--- Records supplied ---

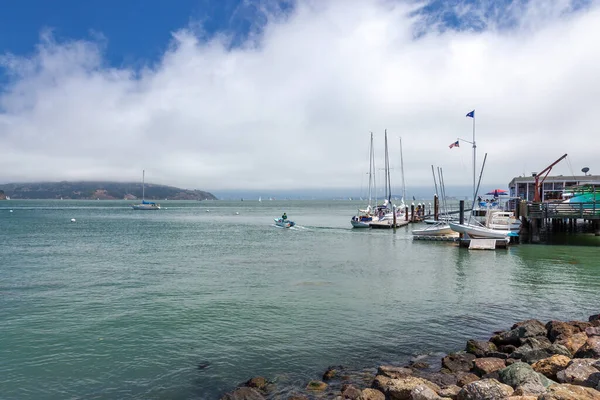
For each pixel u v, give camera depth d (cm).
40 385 1241
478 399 959
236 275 2850
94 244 4856
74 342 1564
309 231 6869
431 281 2628
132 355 1443
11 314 1916
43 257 3769
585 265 3222
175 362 1386
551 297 2205
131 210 16862
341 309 1975
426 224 8075
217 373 1304
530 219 4828
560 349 1306
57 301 2145
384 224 7244
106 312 1942
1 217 10925
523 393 955
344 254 3969
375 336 1609
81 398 1170
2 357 1429
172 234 6306
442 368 1284
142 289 2416
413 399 992
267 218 11600
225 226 8181
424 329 1689
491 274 2864
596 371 1060
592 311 1953
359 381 1219
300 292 2323
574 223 5909
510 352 1393
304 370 1311
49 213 13538
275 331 1670
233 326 1734
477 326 1731
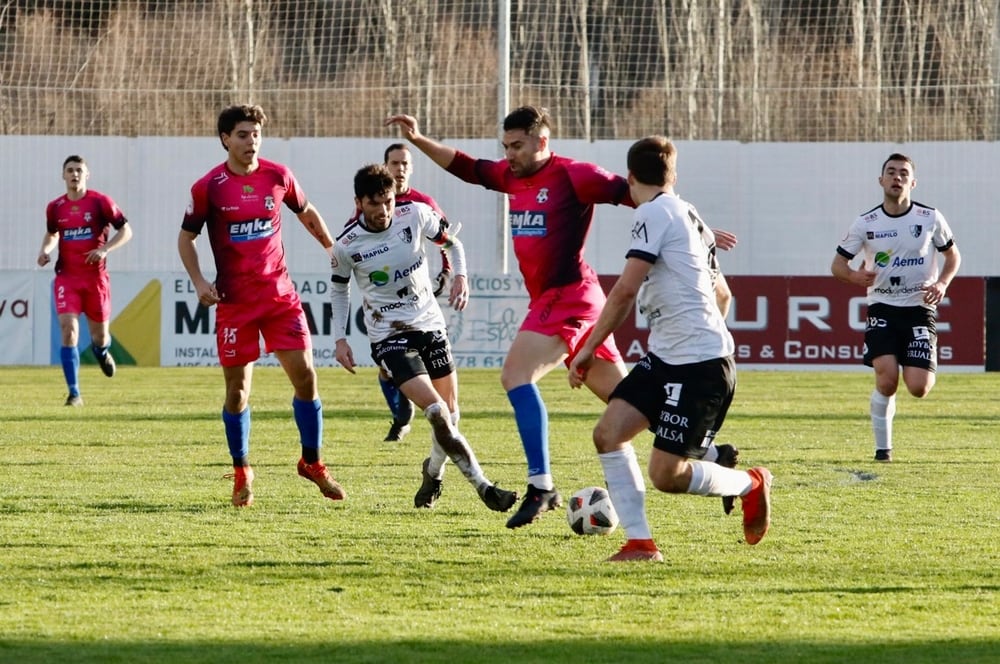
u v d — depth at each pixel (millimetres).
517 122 20375
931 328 30641
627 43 87625
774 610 14969
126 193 77625
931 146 78062
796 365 62594
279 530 20422
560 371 64125
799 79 88875
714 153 79312
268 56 85500
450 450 20500
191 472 27656
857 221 30984
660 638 13633
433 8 85438
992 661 12789
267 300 22953
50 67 82312
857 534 20109
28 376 57969
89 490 24859
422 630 13969
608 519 19250
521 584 16375
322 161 77812
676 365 17297
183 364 64062
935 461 30031
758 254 79188
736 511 22375
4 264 76438
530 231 20562
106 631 13883
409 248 22844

---

What this task involves =
Using the entries above, find all lines with "each". Copy them.

Result =
For each pixel u v, give camera depth d (cm).
u v d — depth at each pixel (millimetres).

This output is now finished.